[Saved data entries]
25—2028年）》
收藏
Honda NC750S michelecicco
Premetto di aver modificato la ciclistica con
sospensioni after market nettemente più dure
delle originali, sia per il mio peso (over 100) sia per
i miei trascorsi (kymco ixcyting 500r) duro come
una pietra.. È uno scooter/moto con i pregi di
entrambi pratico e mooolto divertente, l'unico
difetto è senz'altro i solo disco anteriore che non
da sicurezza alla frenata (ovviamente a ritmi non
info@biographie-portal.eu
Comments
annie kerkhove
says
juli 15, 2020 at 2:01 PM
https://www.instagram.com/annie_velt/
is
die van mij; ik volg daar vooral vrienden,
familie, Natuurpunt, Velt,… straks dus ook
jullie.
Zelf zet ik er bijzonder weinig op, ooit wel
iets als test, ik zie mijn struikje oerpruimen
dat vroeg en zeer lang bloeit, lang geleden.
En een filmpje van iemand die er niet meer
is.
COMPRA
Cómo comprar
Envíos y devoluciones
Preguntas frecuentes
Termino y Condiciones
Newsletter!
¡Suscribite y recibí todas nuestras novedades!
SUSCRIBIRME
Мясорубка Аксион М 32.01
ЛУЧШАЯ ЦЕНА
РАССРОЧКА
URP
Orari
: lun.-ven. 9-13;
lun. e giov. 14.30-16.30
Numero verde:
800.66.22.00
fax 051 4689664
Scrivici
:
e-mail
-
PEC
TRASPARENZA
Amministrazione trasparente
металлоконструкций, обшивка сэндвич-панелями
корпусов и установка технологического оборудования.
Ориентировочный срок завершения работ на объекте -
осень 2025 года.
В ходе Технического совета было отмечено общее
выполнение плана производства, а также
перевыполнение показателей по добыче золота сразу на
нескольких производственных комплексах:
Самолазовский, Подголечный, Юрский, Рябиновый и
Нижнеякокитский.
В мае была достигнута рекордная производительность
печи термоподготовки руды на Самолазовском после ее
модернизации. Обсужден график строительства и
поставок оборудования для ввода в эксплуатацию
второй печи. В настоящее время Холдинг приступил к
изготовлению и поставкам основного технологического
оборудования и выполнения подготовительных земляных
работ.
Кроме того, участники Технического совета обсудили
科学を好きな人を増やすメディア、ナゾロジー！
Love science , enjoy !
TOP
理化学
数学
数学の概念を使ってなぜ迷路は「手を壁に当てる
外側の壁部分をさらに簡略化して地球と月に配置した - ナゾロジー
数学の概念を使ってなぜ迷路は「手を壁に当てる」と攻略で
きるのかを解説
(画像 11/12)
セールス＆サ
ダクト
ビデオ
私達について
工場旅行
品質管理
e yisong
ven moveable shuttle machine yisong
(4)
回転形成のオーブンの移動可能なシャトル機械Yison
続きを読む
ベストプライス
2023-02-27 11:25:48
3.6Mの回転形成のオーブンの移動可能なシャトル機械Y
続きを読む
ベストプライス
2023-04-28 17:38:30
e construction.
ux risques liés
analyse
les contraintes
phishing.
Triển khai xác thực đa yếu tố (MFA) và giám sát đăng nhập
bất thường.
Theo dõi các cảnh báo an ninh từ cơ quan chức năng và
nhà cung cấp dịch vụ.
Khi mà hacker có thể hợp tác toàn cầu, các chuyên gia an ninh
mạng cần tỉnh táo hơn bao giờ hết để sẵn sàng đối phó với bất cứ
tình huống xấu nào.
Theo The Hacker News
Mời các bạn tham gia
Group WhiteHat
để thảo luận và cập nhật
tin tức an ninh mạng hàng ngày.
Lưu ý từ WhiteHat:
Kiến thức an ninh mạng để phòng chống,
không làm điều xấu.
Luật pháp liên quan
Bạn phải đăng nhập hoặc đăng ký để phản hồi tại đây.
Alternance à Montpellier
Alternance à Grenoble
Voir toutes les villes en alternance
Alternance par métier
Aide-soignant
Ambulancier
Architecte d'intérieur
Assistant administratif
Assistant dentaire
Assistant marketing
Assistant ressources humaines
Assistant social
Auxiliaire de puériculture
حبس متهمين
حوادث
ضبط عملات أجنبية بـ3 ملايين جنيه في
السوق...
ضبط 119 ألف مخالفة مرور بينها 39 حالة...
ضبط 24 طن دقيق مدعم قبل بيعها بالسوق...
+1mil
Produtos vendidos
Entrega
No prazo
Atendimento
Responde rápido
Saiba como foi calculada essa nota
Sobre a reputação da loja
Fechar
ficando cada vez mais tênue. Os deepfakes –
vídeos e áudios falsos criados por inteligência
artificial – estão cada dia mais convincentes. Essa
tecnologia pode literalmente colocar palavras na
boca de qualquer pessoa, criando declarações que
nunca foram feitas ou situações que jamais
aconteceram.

INSTRUCTIONS FOR THE TASK: Reproduce every line from the start of the rows through the line containing "dat vroeg en zeer lang bloeit, lang geleden.", including both of those lines.

TASK RESPONSE:
25—2028年）》
收藏
Honda NC750S michelecicco
Premetto di aver modificato la ciclistica con
sospensioni after market nettemente più dure
delle originali, sia per il mio peso (over 100) sia per
i miei trascorsi (kymco ixcyting 500r) duro come
una pietra.. È uno scooter/moto con i pregi di
entrambi pratico e mooolto divertente, l'unico
difetto è senz'altro i solo disco anteriore che non
da sicurezza alla frenata (ovviamente a ritmi non
info@biographie-portal.eu
Comments
annie kerkhove
says
juli 15, 2020 at 2:01 PM
https://www.instagram.com/annie_velt/
is
die van mij; ik volg daar vooral vrienden,
familie, Natuurpunt, Velt,… straks dus ook
jullie.
Zelf zet ik er bijzonder weinig op, ooit wel
iets als test, ik zie mijn struikje oerpruimen
dat vroeg en zeer lang bloeit, lang geleden.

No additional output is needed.